Welcome author Hannah Meredith to Historical Heartbeats as she introduces a new release. Did your ancestors arrive in this country as indentured servants? Mine did. Hannah tells the story of Indentured Hearts.
Please tell us about your latest or upcoming release. Do you have a review you could share with us?
Thanks, Brenda, for asking me to drop by and tell you about my latest release, Indentured Hearts. In this story, Lady Cassandra Spathe, the darling of the London ballrooms, flees England and through a series of miscalculations, ends up being sold as an indentured servant in York, Virginia. Her buyer, Jason Anders, is a self-made man with political ambitions. He hopes his new purchase will help give him the polish he needs to hide his humble origins. Neither anticipates the powerful attraction that will foil both their plans.
RT Book Reviews gave Indentured Hearts 4 Stars. “Meredith’s latest is well researched and seductive. The romance between Cassy and Jason is honest and fresh…making this sizzling novel one not to miss out on.”
What inspired this story?
A hole in history. British history tells of vast numbers of people who immigrated to the American Colonies in the 17th and 18th centuries as either indentured servants or transported convicts. American history ignores these people, or, if they are mentioned, acts as if their numbers were insignificant. When have you ever heard an American of European descent say his many-times great grandparents arrived on these shores as indentured servants? This disconnect in history’s story piqued my interest.

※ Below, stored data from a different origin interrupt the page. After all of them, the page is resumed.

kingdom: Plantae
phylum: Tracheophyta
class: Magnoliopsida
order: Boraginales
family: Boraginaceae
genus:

What is the story behind the story?
I love putting competent characters in situations where they become incompetent. Imagine a pampered English aristocrat suddenly losing everything—her status and her identity—and then imagine what it would have been like for her to have four years of her life sold on the deck of a ship. Imagine a transported convict who endures years of harsh treatment to become a man of wealth, but who will always be judged by what he originally was. Both the aristocrat and the convict have preconceived notions that the other threatens. I imagined this, and saw it as a love story. 🙂
Here’s a brief excerpt from Indentured Hearts showing the heroine’s arrival in the American Colonies.
The women pushed and shoved as they shuffled along the ship’s passageway. Some laughed and joked, but the majority were silent. The hideous voyage was finally over. The unknown lay beyond the bright square of light coming through the hatch.
Lady Cassandra Spathe was one of the silent ones. She held herself upright only by force of will. Dear God, could she finally be done with this nightmare? As she stepped onto the deck of the Agatha Jane, the sun blinded her. She unconsciously put a hand on the woman in front of her, following wherever she led.
“Women to the right,” a crewman yelled at the group emerging from the hold. “Form a single line.” A hand roughly grasped Cassy’s arm and shoved her back a few steps. She retained her balance only with difficulty. “Single line, ya stupid jade.”
The deck burned her bare feet, but she resisted the urge to move them around, not wanting to draw the crewman’s attention again. The past six weeks had taught her the wisdom of remaining as invisible as possible. She wiped her watering eyes and squinted around her.
The refuse from the holds had assembled on the deck. The men formed a line directly across from the women. Some stood proudly. Some appeared as beaten as Cassy felt. She had always thought of herself as a daring risk-taker. Now she was defeated.
She took a deep breath of untainted air. It smelled of salt and fish and rotting seaweed. After the stench of the dank hold where eighteen unwashed women had been closely confined for nearly two months, no perfume had ever been more alluring.
Why do you write romance (or other genre)?
I enjoy examining the magical “something” that allows two individuals to become one through love. And I’ll admit it. In a world that often seems to promote the negative, I really like writing a HEA ending.
What inspires you? What motivates you?
Gee, those are hard questions. I guess people, in all their guises, both good and bad, inspire and motivate me. Bits and pieces of these real people migrate to my mind and eventually coalesce into fictional characters who want their stories told. Then, some specific time in the past seems to illuminate these characters—and I start to write.
Please tell us about your other books (if you have others published).
My first book, Kestrel, a Regency novella, is a story of redemption and forgiveness, in which a husband and wife try to overcome their former mistakes and forge a solid, loving life together. A Dangerous Indiscretion, my second book, concerns a young, Victorian widow who has always led an exemplary life. When temptation arrives in the form of an alluring man from her past, she decides to indulge in a brief affair, never suspecting it will result in a flight across England pursued by both external enemies and their own personal demons. A word of warning—all of my stories are written for adults and contain explicit, sexual scenes.
Hannah Meredith is, above all, a storyteller. She’s long been fascinated by the dreams that haunt the human heart and has an abiding interest in English history. This combination led her to write historical romance. Under another name, she’s previously written sf&f short fiction. Her speculative stories have appeared in most of the major genre magazines. Hannah is a proud member of RWA and Heart of Carolina Romance Writers.